The amount will be dismissed, but not erased, from your duty to pay it back. So, the IRS can't seize your assets or bank accounts.
But, if you declared bankruptcy before a lien was issued, the lien may stay on the land. If you wish to sell the home in the future, you'll need to settle the lien first.
A device known as the automatic stay halts most legal processes and prevents lenders from pursuing collection methods once you apply for bankruptcy. It ensures lenders can't charge you, seize your wages, charge you, or contact you to recover the money you owe. The IRS is also subject to the auto-stay. The IRS can't issue you collecting debt notifications, garnish the income or savings balance, or even credit the tax refund when an effective system is in effect.

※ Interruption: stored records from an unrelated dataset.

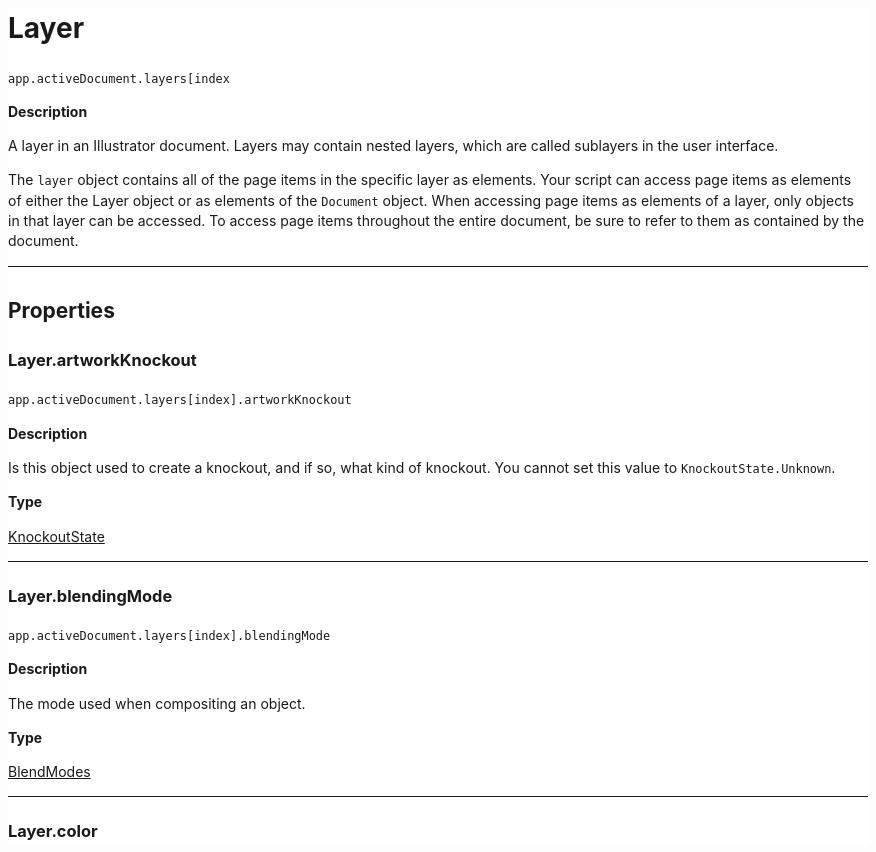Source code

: <a id="jsobjref-layer"></a>

# Layer

`app.activeDocument.layers[index`

**Description**

A layer in an Illustrator document. Layers may contain nested layers, which are called sublayers in the user interface.

The `layer` object contains all of the page items in the specific layer as elements. Your script can access page items as elements of either the Layer object or as elements of the `Document` object. When accessing page items as elements of a layer, only objects in that layer can be accessed. To access page items throughout the entire document, be sure to refer to them as contained by the document.

---

## Properties

<a id="jsobjref-layer-artworkknockout"></a>

### Layer.artworkKnockout

`app.activeDocument.layers[index].artworkKnockout`

**Description**

Is this object used to create a knockout, and if so, what kind of knockout. You cannot set this value to `KnockoutState.Unknown`.

**Type**

[KnockoutState](scripting-constants.md#jsobjref-scripting-constants-knockoutstate)

---

<a id="jsobjref-layer-blendingmode"></a>

### Layer.blendingMode

`app.activeDocument.layers[index].blendingMode`

**Description**

The mode used when compositing an object.

**Type**

[BlendModes](scripting-constants.md#jsobjref-scripting-constants-blendmodes)

---

<a id="jsobjref-layer-color"></a>

### Layer.color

Debt Accrued after Declaring Bankruptcy is Not Subject to the Automatic Stay
The auto-stay protects you against creditors who are attempting to recover the debt that you accrued before filing bankruptcy. The automatic stay doesn't preclude creditors from attempting to collect the debt you acquired after filing for bankruptcy, known as "post-petition debt." The automatic stay will not prohibit the IRS from seeking to recover if you acquired tax liability after declaring Chapter 7 or 13 bankruptcies.
What Occurs to a Tax Liability That Isn't Dischargeable?
If you reside in Monterey Park California and surrounding areas, contact Fong Law Group for more information on the case.
If you declare bankruptcy, your tax liabilities are addressed differently.
- Chapter 7 bankruptcy. Excluding the obligatory stay, bankruptcy proceedings have little impact on non-dischargeable tax debts. The bankruptcy matter will be closed by the court clerk when the bankruptcy judge approves the dismissal. The IRS would be allowed to continue collection operations if the bankruptcy filing does not dismiss the IRS tax liability.
- Chapter 13 bankruptcy. You may employ a Chapter 13 repayment plan to deal with non-dischargeable debt. You'll suggest a 3- to 5 year payment plan for the IRS obligation (together with other bills). Your previous unpaid IRS obligation will still be discharged, and the non-dischargeable bill will be fully paid.